Luke fixed him with a piercing stare. "You agreed, Paul, not me. Don't cry about it now, and besides," he walked over until he was right in Paul's face, "This isn't about what I've done. It's about you."
"What?"
"About how you've changed. Gone from being all sweetness and light to being an adulterous, alcohol-fuelled lech, while your wife did nothing to stop it. Do you hate what you've become, or those round you for not stopping you from becoming it?"
Paul had to take a moment to think about what was being said. Luke went on.
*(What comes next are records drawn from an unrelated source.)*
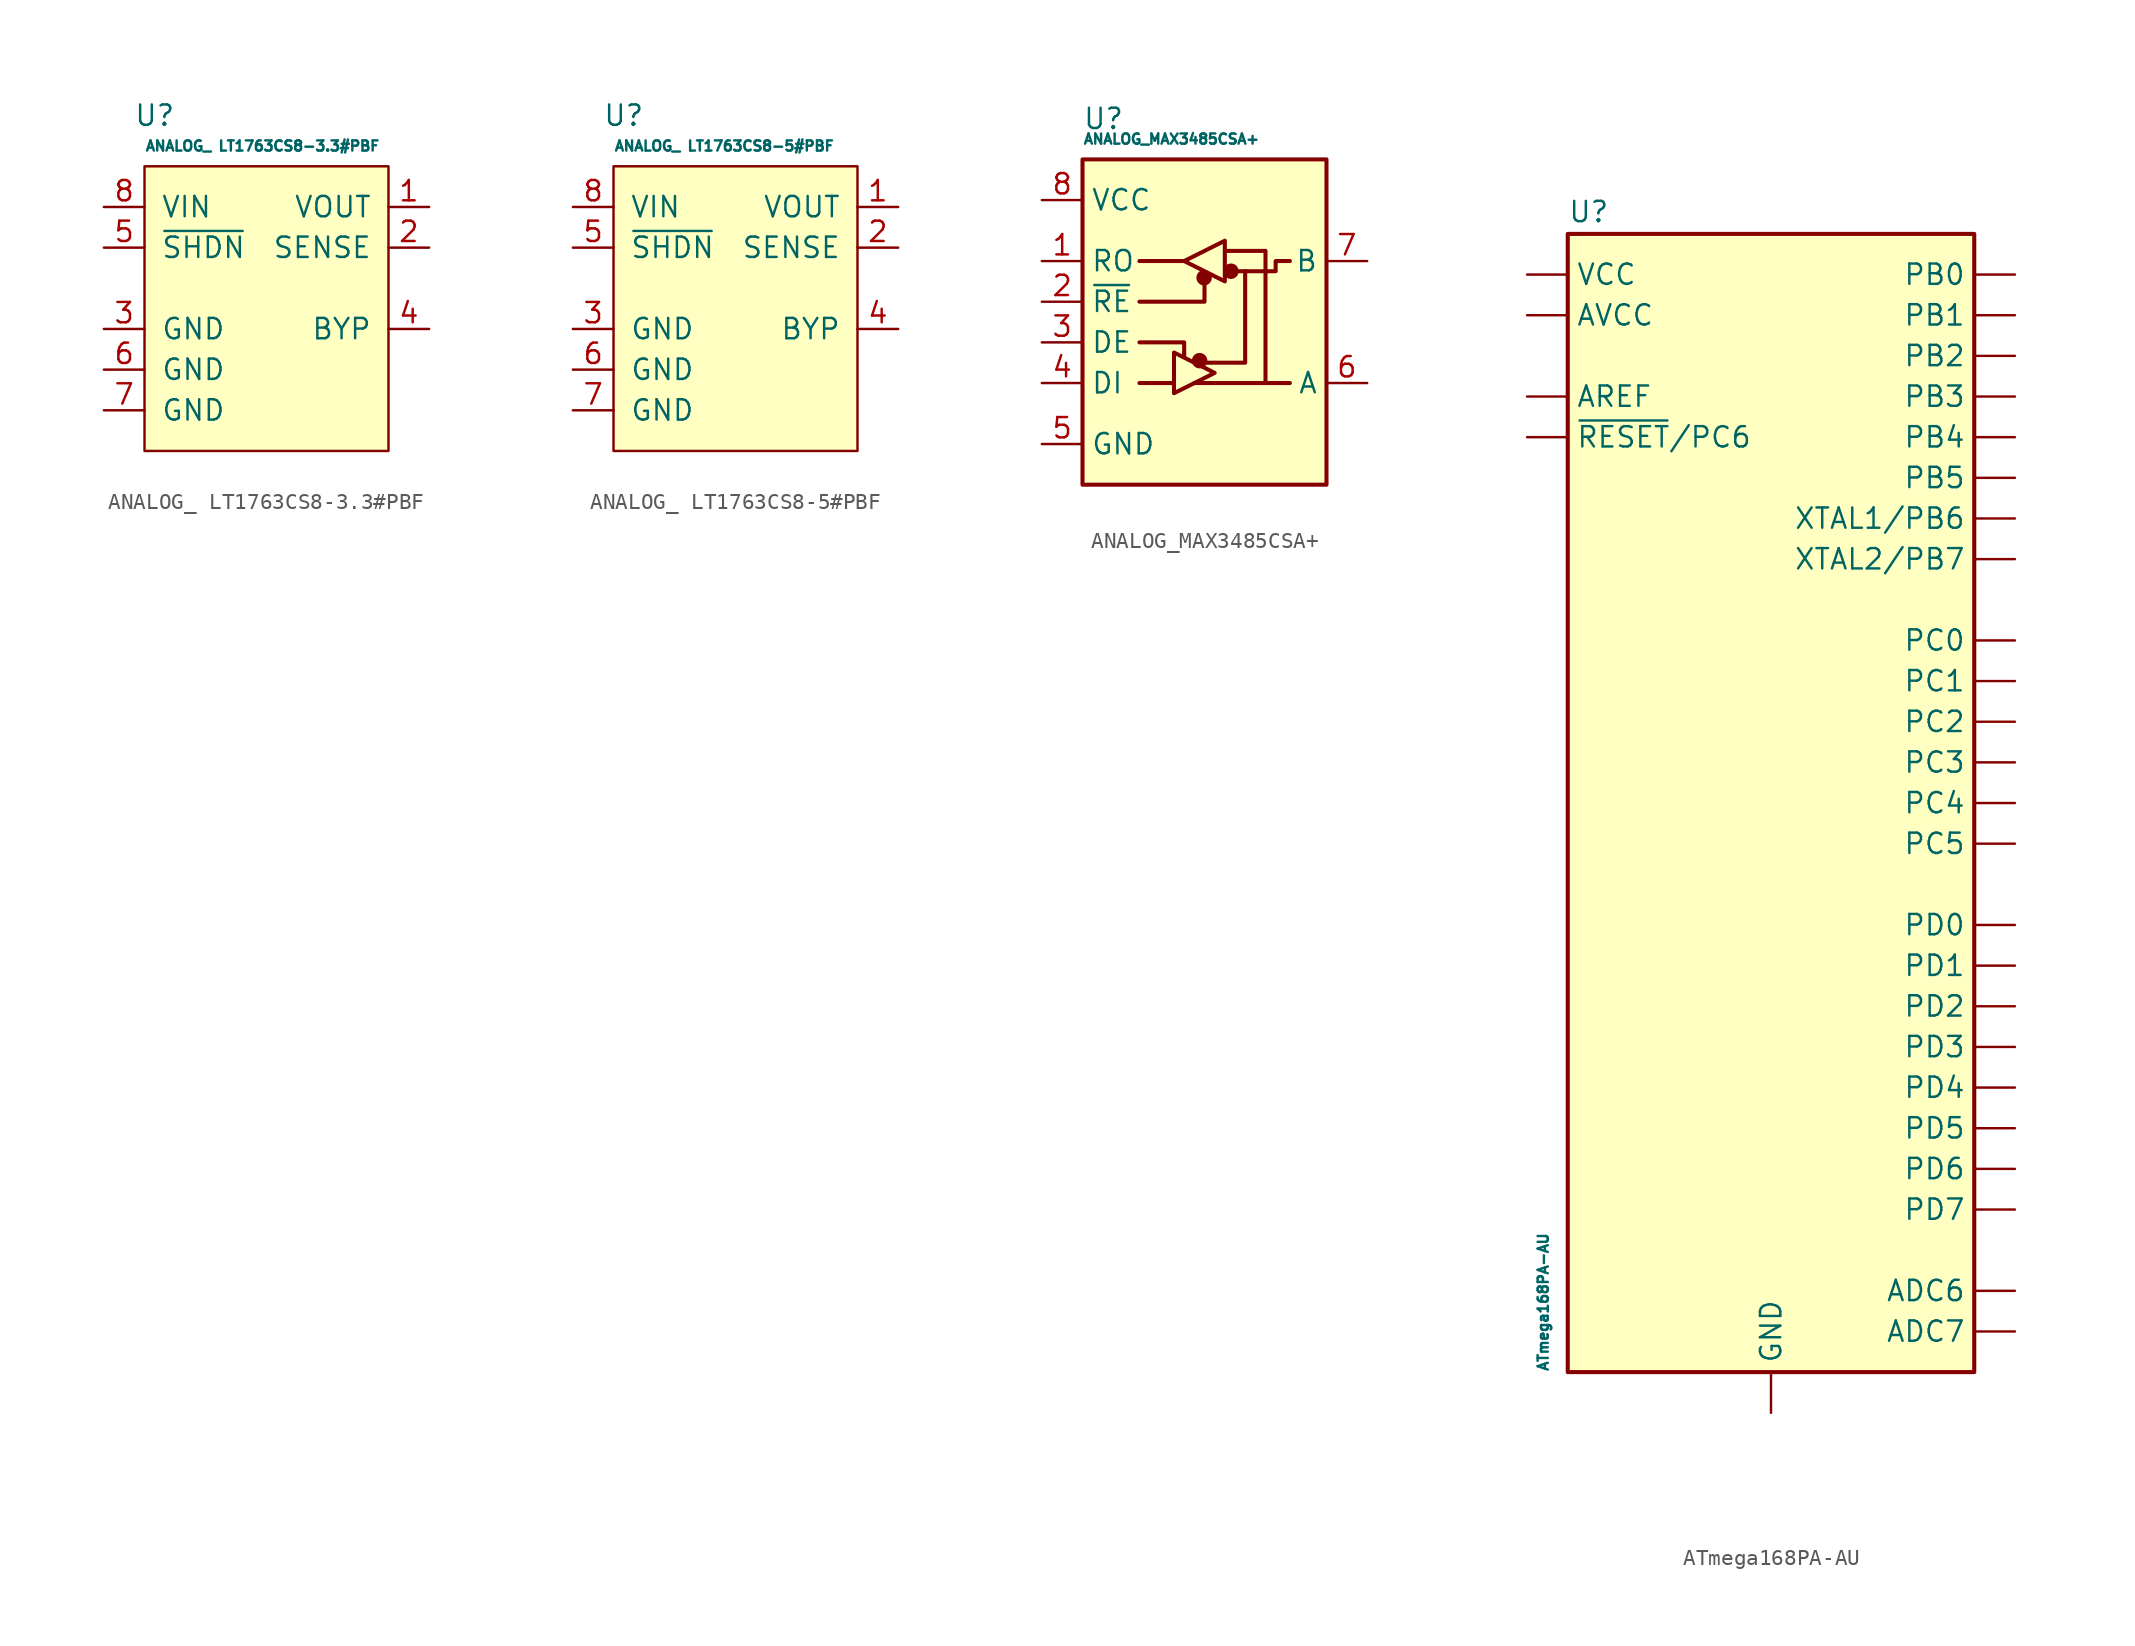
<source format=kicad_sym>
(kicad_symbol_lib
  (version 20231120)
  (generator "kicad_symbol_editor")
  (generator_version "8.0")
  (symbol "ANALOG_ LT1763CS8-3.3#PBF"
    (pin_names
      (offset 1.016))
    (property "Reference" "U"
      (at -6.985 5.715 0)
      (effects (font (size 1.27 1.27))))
    (property "Value" "ANALOG_ LT1763CS8-3.3#PBF"
      (at -7.62 3.81 0)
      (effects (font (size 0.635 0.635)) (justify left)))
    (symbol "ANALOG_ LT1763CS8-3.3#PBF_0_1"
      (rectangle (start -7.62 2.54) (end 7.62 -15.24) (stroke (width 0) (type default)) (fill (type background))))
    (symbol "ANALOG_ LT1763CS8-3.3#PBF_1_1"
      (pin output line (at 10.16 0 180) (length 2.54) (name "VOUT" (effects (font (size 1.27 1.27)))) (number "1" (effects (font (size 1.27 1.27)))))
      (pin input line (at 10.16 -2.54 180) (length 2.54) (name "SENSE" (effects (font (size 1.27 1.27)))) (number "2" (effects (font (size 1.27 1.27)))))
      (pin output line (at -10.16 -7.62 0) (length 2.54) (name "GND" (effects (font (size 1.27 1.27)))) (number "3" (effects (font (size 1.27 1.27)))))
      (pin input line (at 10.16 -7.62 180) (length 2.54) (name "BYP" (effects (font (size 1.27 1.27)))) (number "4" (effects (font (size 1.27 1.27)))))
      (pin input line (at -10.16 -2.54 0) (length 2.54) (name "~{SHDN}" (effects (font (size 1.27 1.27)))) (number "5" (effects (font (size 1.27 1.27)))))
      (pin output line (at -10.16 -10.16 0) (length 2.54) (name "GND" (effects (font (size 1.27 1.27)))) (number "6" (effects (font (size 1.27 1.27)))))
      (pin output line (at -10.16 -12.7 0) (length 2.54) (name "GND" (effects (font (size 1.27 1.27)))) (number "7" (effects (font (size 1.27 1.27)))))
      (pin input line (at -10.16 0 0) (length 2.54) (name "VIN" (effects (font (size 1.27 1.27)))) (number "8" (effects (font (size 1.27 1.27)))))))
  (symbol "ANALOG_ LT1763CS8-5#PBF"
    (pin_names
      (offset 1.016))
    (property "Reference" "U"
      (at -6.985 5.715 0)
      (effects (font (size 1.27 1.27))))
    (property "Value" "ANALOG_ LT1763CS8-5#PBF"
      (at -7.62 3.81 0)
      (effects (font (size 0.635 0.635)) (justify left)))
    (symbol "ANALOG_ LT1763CS8-5#PBF_0_1"
      (rectangle (start -7.62 2.54) (end 7.62 -15.24) (stroke (width 0) (type default)) (fill (type background))))
    (symbol "ANALOG_ LT1763CS8-5#PBF_1_1"
      (pin output line (at 10.16 0 180) (length 2.54) (name "VOUT" (effects (font (size 1.27 1.27)))) (number "1" (effects (font (size 1.27 1.27)))))
      (pin input line (at 10.16 -2.54 180) (length 2.54) (name "SENSE" (effects (font (size 1.27 1.27)))) (number "2" (effects (font (size 1.27 1.27)))))
      (pin output line (at -10.16 -7.62 0) (length 2.54) (name "GND" (effects (font (size 1.27 1.27)))) (number "3" (effects (font (size 1.27 1.27)))))
      (pin input line (at 10.16 -7.62 180) (length 2.54) (name "BYP" (effects (font (size 1.27 1.27)))) (number "4" (effects (font (size 1.27 1.27)))))
      (pin input line (at -10.16 -2.54 0) (length 2.54) (name "~{SHDN}" (effects (font (size 1.27 1.27)))) (number "5" (effects (font (size 1.27 1.27)))))
      (pin output line (at -10.16 -10.16 0) (length 2.54) (name "GND" (effects (font (size 1.27 1.27)))) (number "6" (effects (font (size 1.27 1.27)))))
      (pin output line (at -10.16 -12.7 0) (length 2.54) (name "GND" (effects (font (size 1.27 1.27)))) (number "7" (effects (font (size 1.27 1.27)))))
      (pin input line (at -10.16 0 0) (length 2.54) (name "VIN" (effects (font (size 1.27 1.27)))) (number "8" (effects (font (size 1.27 1.27)))))))
  (symbol "ANALOG_MAX3485CSA+"
    (property "Reference" "U"
      (at -7.62 11.43 0)
      (effects (font (size 1.27 1.27)) (justify left)))
    (property "Value" "ANALOG_MAX3485CSA+"
      (at -7.62 10.16 0)
      (effects (font (size 0.635 0.635)) (justify left)))
    (symbol "ANALOG_MAX3485CSA+_0_1"
      (rectangle (start -7.62 8.89) (end 7.62 -11.43) (stroke (width 0.254) (type default)) (fill (type background)))
      (circle (center -0.305 -3.683) (radius 0.356) (stroke (width 0.254) (type default)) (fill (type outline)))
      (circle (center -0.025 1.499) (radius 0.356) (stroke (width 0.254) (type default)) (fill (type outline)))
      (polyline (pts (xy -4.064 -5.08) (xy -1.905 -5.08)) (stroke (width 0.254) (type default)) (fill (type none)))
      (polyline (pts (xy -4.064 2.54) (xy -1.27 2.54)) (stroke (width 0.254) (type default)) (fill (type none)))
      (polyline (pts (xy -1.27 -3.2) (xy -1.27 -3.454)) (stroke (width 0.254) (type default)) (fill (type none)))
      (polyline (pts (xy -0.635 -5.08) (xy 5.334 -5.08)) (stroke (width 0.254) (type default)) (fill (type none)))
      (polyline (pts (xy -4.064 -2.54) (xy -1.27 -2.54) (xy -1.27 -3.175)) (stroke (width 0.254) (type default)) (fill (type none)))
      (polyline (pts (xy 0 1.27) (xy 0 0) (xy -4.064 0)) (stroke (width 0.254) (type default)) (fill (type none)))
      (polyline (pts (xy 1.27 3.175) (xy 3.81 3.175) (xy 3.81 -5.08)) (stroke (width 0.254) (type default)) (fill (type none)))
      (polyline (pts (xy 2.54 1.905) (xy 2.54 -3.81) (xy 0 -3.81)) (stroke (width 0.254) (type default)) (fill (type none)))
      (polyline (pts (xy -1.905 -3.175) (xy -1.905 -5.715) (xy 0.635 -4.445) (xy -1.905 -3.175)) (stroke (width 0.254) (type default)) (fill (type none)))
      (polyline (pts (xy -1.27 2.54) (xy 1.27 3.81) (xy 1.27 1.27) (xy -1.27 2.54)) (stroke (width 0.254) (type default)) (fill (type none)))
      (polyline (pts (xy 1.905 1.905) (xy 4.445 1.905) (xy 4.445 2.54) (xy 5.334 2.54)) (stroke (width 0.254) (type default)) (fill (type none)))
      (rectangle (start 1.27 3.175) (end 1.27 3.175) (stroke (width 0) (type default)) (fill (type none)))
      (circle (center 1.651 1.905) (radius 0.356) (stroke (width 0.254) (type default)) (fill (type outline))))
    (symbol "ANALOG_MAX3485CSA+_1_1"
      (pin output line (at -10.16 2.54 0) (length 2.54) (name "RO" (effects (font (size 1.27 1.27)))) (number "1" (effects (font (size 1.27 1.27)))))
      (pin input line (at -10.16 0 0) (length 2.54) (name "~{RE}" (effects (font (size 1.27 1.27)))) (number "2" (effects (font (size 1.27 1.27)))))
      (pin input line (at -10.16 -2.54 0) (length 2.54) (name "DE" (effects (font (size 1.27 1.27)))) (number "3" (effects (font (size 1.27 1.27)))))
      (pin input line (at -10.16 -5.08 0) (length 2.54) (name "DI" (effects (font (size 1.27 1.27)))) (number "4" (effects (font (size 1.27 1.27)))))
      (pin power_in line (at -10.16 -8.89 0) (length 2.54) (name "GND" (effects (font (size 1.27 1.27)))) (number "5" (effects (font (size 1.27 1.27)))))
      (pin bidirectional line (at 10.16 -5.08 180) (length 2.54) (name "A" (effects (font (size 1.27 1.27)))) (number "6" (effects (font (size 1.27 1.27)))))
      (pin bidirectional line (at 10.16 2.54 180) (length 2.54) (name "B" (effects (font (size 1.27 1.27)))) (number "7" (effects (font (size 1.27 1.27)))))
      (pin power_in line (at -10.16 6.35 0) (length 2.54) (name "VCC" (effects (font (size 1.27 1.27)))) (number "8" (effects (font (size 1.27 1.27)))))))
  (symbol "ATmega168PA-AU"
    (pin_numbers hide)
    (property "Reference" "U"
      (at -12.7 33.655 0)
      (effects (font (size 1.27 1.27)) (justify left bottom)))
    (property "Value" "ATmega168PA-AU"
      (at -14.605 -38.1 90)
      (effects (font (size 0.635 0.635)) (justify left top)))
    (symbol "ATmega168PA-AU_0_1"
      (rectangle (start -12.7 -38.1) (end 12.7 33.02) (stroke (width 0.254) (type default)) (fill (type background))))
    (symbol "ATmega168PA-AU_1_1"
      (pin bidirectional line (at 15.24 -17.78 180) (length 2.54) (name "PD3" (effects (font (size 1.27 1.27)))) (number "1" (effects (font (size 1.27 1.27)))))
      (pin bidirectional line (at 15.24 -25.4 180) (length 2.54) (name "PD6" (effects (font (size 1.27 1.27)))) (number "10" (effects (font (size 1.27 1.27)))))
      (pin bidirectional line (at 15.24 -27.94 180) (length 2.54) (name "PD7" (effects (font (size 1.27 1.27)))) (number "11" (effects (font (size 1.27 1.27)))))
      (pin bidirectional line (at 15.24 30.48 180) (length 2.54) (name "PB0" (effects (font (size 1.27 1.27)))) (number "12" (effects (font (size 1.27 1.27)))))
      (pin bidirectional line (at 15.24 27.94 180) (length 2.54) (name "PB1" (effects (font (size 1.27 1.27)))) (number "13" (effects (font (size 1.27 1.27)))))
      (pin bidirectional line (at 15.24 25.4 180) (length 2.54) (name "PB2" (effects (font (size 1.27 1.27)))) (number "14" (effects (font (size 1.27 1.27)))))
      (pin bidirectional line (at 15.24 22.86 180) (length 2.54) (name "PB3" (effects (font (size 1.27 1.27)))) (number "15" (effects (font (size 1.27 1.27)))))
      (pin bidirectional line (at 15.24 20.32 180) (length 2.54) (name "PB4" (effects (font (size 1.27 1.27)))) (number "16" (effects (font (size 1.27 1.27)))))
      (pin bidirectional line (at 15.24 17.78 180) (length 2.54) (name "PB5" (effects (font (size 1.27 1.27)))) (number "17" (effects (font (size 1.27 1.27)))))
      (pin power_in line (at -15.24 27.94 0) (length 2.54) (name "AVCC" (effects (font (size 1.27 1.27)))) (number "18" (effects (font (size 1.27 1.27)))))
      (pin input line (at 15.24 -33.02 180) (length 2.54) (name "ADC6" (effects (font (size 1.27 1.27)))) (number "19" (effects (font (size 1.27 1.27)))))
      (pin bidirectional line (at 15.24 -20.32 180) (length 2.54) (name "PD4" (effects (font (size 1.27 1.27)))) (number "2" (effects (font (size 1.27 1.27)))))
      (pin passive line (at -15.24 22.86 0) (length 2.54) (name "AREF" (effects (font (size 1.27 1.27)))) (number "20" (effects (font (size 1.27 1.27)))))
      (pin passive line (at 0 -38.1 90) (length 2.54) hide (name "GND" (effects (font (size 1.27 1.27)))) (number "21" (effects (font (size 1.27 1.27)))))
      (pin input line (at 15.24 -35.56 180) (length 2.54) (name "ADC7" (effects (font (size 1.27 1.27)))) (number "22" (effects (font (size 1.27 1.27)))))
      (pin bidirectional line (at 15.24 7.62 180) (length 2.54) (name "PC0" (effects (font (size 1.27 1.27)))) (number "23" (effects (font (size 1.27 1.27)))))
      (pin bidirectional line (at 15.24 5.08 180) (length 2.54) (name "PC1" (effects (font (size 1.27 1.27)))) (number "24" (effects (font (size 1.27 1.27)))))
      (pin bidirectional line (at 15.24 2.54 180) (length 2.54) (name "PC2" (effects (font (size 1.27 1.27)))) (number "25" (effects (font (size 1.27 1.27)))))
      (pin bidirectional line (at 15.24 0 180) (length 2.54) (name "PC3" (effects (font (size 1.27 1.27)))) (number "26" (effects (font (size 1.27 1.27)))))
      (pin bidirectional line (at 15.24 -2.54 180) (length 2.54) (name "PC4" (effects (font (size 1.27 1.27)))) (number "27" (effects (font (size 1.27 1.27)))))
      (pin bidirectional line (at 15.24 -5.08 180) (length 2.54) (name "PC5" (effects (font (size 1.27 1.27)))) (number "28" (effects (font (size 1.27 1.27)))))
      (pin bidirectional line (at -15.24 20.32 0) (length 2.54) (name "~{RESET}/PC6" (effects (font (size 1.27 1.27)))) (number "29" (effects (font (size 1.27 1.27)))))
      (pin power_in line (at 0 -40.64 90) (length 2.54) (name "GND" (effects (font (size 1.27 1.27)))) (number "3" (effects (font (size 1.27 1.27)))))
      (pin bidirectional line (at 15.24 -10.16 180) (length 2.54) (name "PD0" (effects (font (size 1.27 1.27)))) (number "30" (effects (font (size 1.27 1.27)))))
      (pin bidirectional line (at 15.24 -12.7 180) (length 2.54) (name "PD1" (effects (font (size 1.27 1.27)))) (number "31" (effects (font (size 1.27 1.27)))))
      (pin bidirectional line (at 15.24 -15.24 180) (length 2.54) (name "PD2" (effects (font (size 1.27 1.27)))) (number "32" (effects (font (size 1.27 1.27)))))
      (pin power_in line (at -15.24 30.48 0) (length 2.54) (name "VCC" (effects (font (size 1.27 1.27)))) (number "4" (effects (font (size 1.27 1.27)))))
      (pin passive line (at 0 -38.1 90) (length 2.54) hide (name "GND" (effects (font (size 1.27 1.27)))) (number "5" (effects (font (size 1.27 1.27)))))
      (pin passive line (at 0 35.56 270) (length 2.54) hide (name "VCC" (effects (font (size 1.27 1.27)))) (number "6" (effects (font (size 1.27 1.27)))))
      (pin bidirectional line (at 15.24 15.24 180) (length 2.54) (name "XTAL1/PB6" (effects (font (size 1.27 1.27)))) (number "7" (effects (font (size 1.27 1.27)))))
      (pin bidirectional line (at 15.24 12.7 180) (length 2.54) (name "XTAL2/PB7" (effects (font (size 1.27 1.27)))) (number "8" (effects (font (size 1.27 1.27)))))
      (pin bidirectional line (at 15.24 -22.86 180) (length 2.54) (name "PD5" (effects (font (size 1.27 1.27)))) (number "9" (effects (font (size 1.27 1.27))))))))
</source>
"Look at Sandy, still perfect while you've fallen this far. You wish you were still like her, don't you? You wish you were still the ideal little couple, you every bit as good to the core as her. Doesn't it hurt you to see her like this?"
"Of course it does!" Paul shouted. "What do you think?"
"Don't you hate her for being so perfect? Wouldn't you like to see her brought down to your level for once?"
Thoughts and images whirled in Paul's mind. He thought of his wife, his perfect little wife, always forgiving and forgetting and letting him do whatever he wanted, while he was off having sex with women dressed as schoolgirls, ignoring his business and not caring two hoots about her. He'd never thought of her in this way before, the rational part of his mind screaming at him once again silenced in the same way it was in the club. "Yes," he sounded churlish; words came out of his mouth without thinking. "She'd deserve it."
Luke nodded, smiling. "But of course...a little envy and all that." Somehow, a gun appeared in his hands. "Take it. Do it."
"What?" Paul couldn't believe what was happening. Luke was telling him to go and kill his wife. Worse, in his heart, he wanted to.
"Do it. She deserves it, the too-perfect little bitch. I can find you far more interesting company. You know I can. Do it. Do it now."
No one would know. He hated her perfection. No one deserved to be that perfect. How dare she. She deserved cutting down. She should be punished.
They met in Paul's living room, ten seconds after he pulled the trigger. Blood was spattered over him, and rage boiled in his veins. How dare she be so perfect.
"Good," said Luke. "Nothing wrong with some honest to goodness wrath in the right situations."
"I hate everything." Paul sounded emotionless.
"Don't worry. We're out of here." Luke smiled. "I hope you're ready for where we're going."
Paul turned and fixed him with a dark and wry smile, and when he spoke, Lucifer knew he was his entirely.
"I'm ready for you. I just hope you're ready for me."